Conversely it doesn't matter whether anyone believes or obeys an authority's orders. If the President knowingly orders an act of insurrection, he is liable for that attempt whether or not it succeeded. Criminal law does not generally require a criminal effort to succeed in order for liability to attach.
To repeat the hackneyed phrase, it's going to come down to what did the President know and when did he know it. If Trump truly believed he was encouraging people to save democracy by protesting the certification of a stolen election, he might escape liability (but probably not, since the President has many tools available to him other than the deputization of an armed mob). But Trump's other statements and the observations of others cast doubt on the veracity of any such belief.
Trump's best defense is that he never ordered anyone to do anything illegal or as part of a seditious conspiracy. He can try to say he meant to organize and lead a peaceful protest outside the Capitol and that any who took his statements as authorization for or instructions to carry out an violent, armed intervention were mistaken. That certain people got the wrong impression isn't his fault. Even in the hands of a skilled prosecutor, what any number of people understood Trump to have meant doesn't provide evidence for his actual mental state.
I guess, good luck with that kind of defense. Trump knew the audience for his speech was armed. He took affirmative steps as President to ensure that they could remain armed. He invited them to march to the Capitol and promised that he would join them. Knowing what we know about Donald Trump, it's not out of the question to suppose that he planned to march at the head of a vast throng of his armed supporters, storming into the Capitol and demanding that the Vice President reject the "fraudulent" votes from states that voted against him, and instead accept his alternate electors, thereby saving democracy from the Deep State.
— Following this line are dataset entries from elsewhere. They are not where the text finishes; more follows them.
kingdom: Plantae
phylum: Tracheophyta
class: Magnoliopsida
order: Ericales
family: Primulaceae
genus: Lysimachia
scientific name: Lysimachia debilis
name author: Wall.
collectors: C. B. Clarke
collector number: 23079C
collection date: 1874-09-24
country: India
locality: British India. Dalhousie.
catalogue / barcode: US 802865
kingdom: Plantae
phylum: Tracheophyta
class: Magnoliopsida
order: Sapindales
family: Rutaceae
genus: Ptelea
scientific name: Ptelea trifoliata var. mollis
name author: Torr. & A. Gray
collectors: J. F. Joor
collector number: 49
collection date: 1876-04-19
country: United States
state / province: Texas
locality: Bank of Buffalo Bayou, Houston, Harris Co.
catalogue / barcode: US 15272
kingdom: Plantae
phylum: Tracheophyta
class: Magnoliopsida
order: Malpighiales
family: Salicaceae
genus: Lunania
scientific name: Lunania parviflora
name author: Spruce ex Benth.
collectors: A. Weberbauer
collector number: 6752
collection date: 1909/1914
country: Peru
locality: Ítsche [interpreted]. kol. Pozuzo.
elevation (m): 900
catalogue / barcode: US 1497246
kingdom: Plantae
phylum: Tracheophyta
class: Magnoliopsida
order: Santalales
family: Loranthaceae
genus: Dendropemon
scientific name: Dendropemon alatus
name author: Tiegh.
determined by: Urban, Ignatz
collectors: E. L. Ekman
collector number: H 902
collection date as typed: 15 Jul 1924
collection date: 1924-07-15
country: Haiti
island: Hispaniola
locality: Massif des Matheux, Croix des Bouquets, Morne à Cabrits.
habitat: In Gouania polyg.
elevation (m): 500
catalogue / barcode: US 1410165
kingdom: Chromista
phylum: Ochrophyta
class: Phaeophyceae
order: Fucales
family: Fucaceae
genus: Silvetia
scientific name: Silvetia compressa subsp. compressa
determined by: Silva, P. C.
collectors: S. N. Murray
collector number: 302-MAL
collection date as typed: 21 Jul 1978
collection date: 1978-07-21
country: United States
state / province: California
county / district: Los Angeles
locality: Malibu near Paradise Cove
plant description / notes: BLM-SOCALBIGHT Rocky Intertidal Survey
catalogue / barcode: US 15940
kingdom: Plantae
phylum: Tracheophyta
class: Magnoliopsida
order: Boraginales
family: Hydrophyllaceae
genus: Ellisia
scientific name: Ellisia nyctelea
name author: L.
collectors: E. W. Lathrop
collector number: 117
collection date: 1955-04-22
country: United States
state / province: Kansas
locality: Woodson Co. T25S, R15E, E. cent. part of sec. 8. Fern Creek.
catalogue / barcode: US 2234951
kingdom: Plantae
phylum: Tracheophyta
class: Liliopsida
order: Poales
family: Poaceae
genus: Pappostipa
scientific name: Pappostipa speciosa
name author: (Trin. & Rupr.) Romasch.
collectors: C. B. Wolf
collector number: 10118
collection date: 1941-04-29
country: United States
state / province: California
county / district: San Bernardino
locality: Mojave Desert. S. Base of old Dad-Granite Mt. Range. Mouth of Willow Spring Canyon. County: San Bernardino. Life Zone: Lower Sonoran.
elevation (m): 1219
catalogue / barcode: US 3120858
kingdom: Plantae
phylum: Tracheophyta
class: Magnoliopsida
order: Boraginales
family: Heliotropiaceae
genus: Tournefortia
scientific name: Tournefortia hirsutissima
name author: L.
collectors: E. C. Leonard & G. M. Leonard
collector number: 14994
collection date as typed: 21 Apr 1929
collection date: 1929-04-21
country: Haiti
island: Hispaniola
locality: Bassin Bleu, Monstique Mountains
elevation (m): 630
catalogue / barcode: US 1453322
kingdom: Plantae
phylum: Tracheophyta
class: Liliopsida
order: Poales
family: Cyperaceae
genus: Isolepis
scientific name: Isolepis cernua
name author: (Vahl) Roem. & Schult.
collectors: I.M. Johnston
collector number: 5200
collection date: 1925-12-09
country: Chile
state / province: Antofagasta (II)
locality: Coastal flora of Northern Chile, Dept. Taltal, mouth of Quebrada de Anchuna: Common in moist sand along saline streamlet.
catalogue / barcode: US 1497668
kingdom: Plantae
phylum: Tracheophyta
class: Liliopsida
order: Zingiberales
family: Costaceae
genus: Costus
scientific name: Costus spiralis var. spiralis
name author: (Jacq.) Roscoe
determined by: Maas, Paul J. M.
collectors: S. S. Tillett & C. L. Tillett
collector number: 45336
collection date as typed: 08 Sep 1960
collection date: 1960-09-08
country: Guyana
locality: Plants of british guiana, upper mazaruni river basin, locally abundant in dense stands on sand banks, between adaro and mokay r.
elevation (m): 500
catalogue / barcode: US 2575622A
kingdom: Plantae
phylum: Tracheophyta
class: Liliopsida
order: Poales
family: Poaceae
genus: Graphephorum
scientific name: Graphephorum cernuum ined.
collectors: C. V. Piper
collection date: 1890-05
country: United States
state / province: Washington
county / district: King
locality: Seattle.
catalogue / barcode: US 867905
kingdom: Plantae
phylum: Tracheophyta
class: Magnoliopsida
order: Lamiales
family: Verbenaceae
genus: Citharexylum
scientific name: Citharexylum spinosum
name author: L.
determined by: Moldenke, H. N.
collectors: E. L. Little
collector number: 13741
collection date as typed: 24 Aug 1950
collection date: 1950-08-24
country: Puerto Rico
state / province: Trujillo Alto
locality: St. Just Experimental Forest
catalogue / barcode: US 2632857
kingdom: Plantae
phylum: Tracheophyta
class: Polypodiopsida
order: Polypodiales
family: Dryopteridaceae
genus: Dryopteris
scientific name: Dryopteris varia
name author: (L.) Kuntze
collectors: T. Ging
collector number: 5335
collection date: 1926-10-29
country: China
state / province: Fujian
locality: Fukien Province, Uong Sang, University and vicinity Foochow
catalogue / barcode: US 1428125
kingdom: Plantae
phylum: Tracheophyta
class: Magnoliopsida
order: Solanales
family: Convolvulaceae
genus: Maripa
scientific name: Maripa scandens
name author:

He seems to have been prevented from doing some such thing only by the Secret Service. And that may help him legally since actions are harder to explain away than words.
Of course the mistake is to believe Trump took or contemplated any of these actions out of anything but narcissism. Remember he's really only in this for the ratings. He likely wanted visuals on the 6 o'clock news (Is that even a thing anymore?) of him appearing as the personal champion of truth, justice, and the American way. It's not about those ideals. It's about Trump being associated personally with defense of those ideals, and thereby reinforcing his cult of personality. The notion that his actions might be considered some kind of insurrection (justified or not) probably never entered his thinking.
Where Trump might actually get into trouble is in his promise to pardon those convicted from the Jan. 6 insurrection. Regardless of whether it can be established that he ordered them to do what they did, a promise of pardon could be seen to give aid and comfort to those actors. It will be hard to argue that he approves of their behavior enough to pardon them, but not enough to be identified with their criminal conspiracy.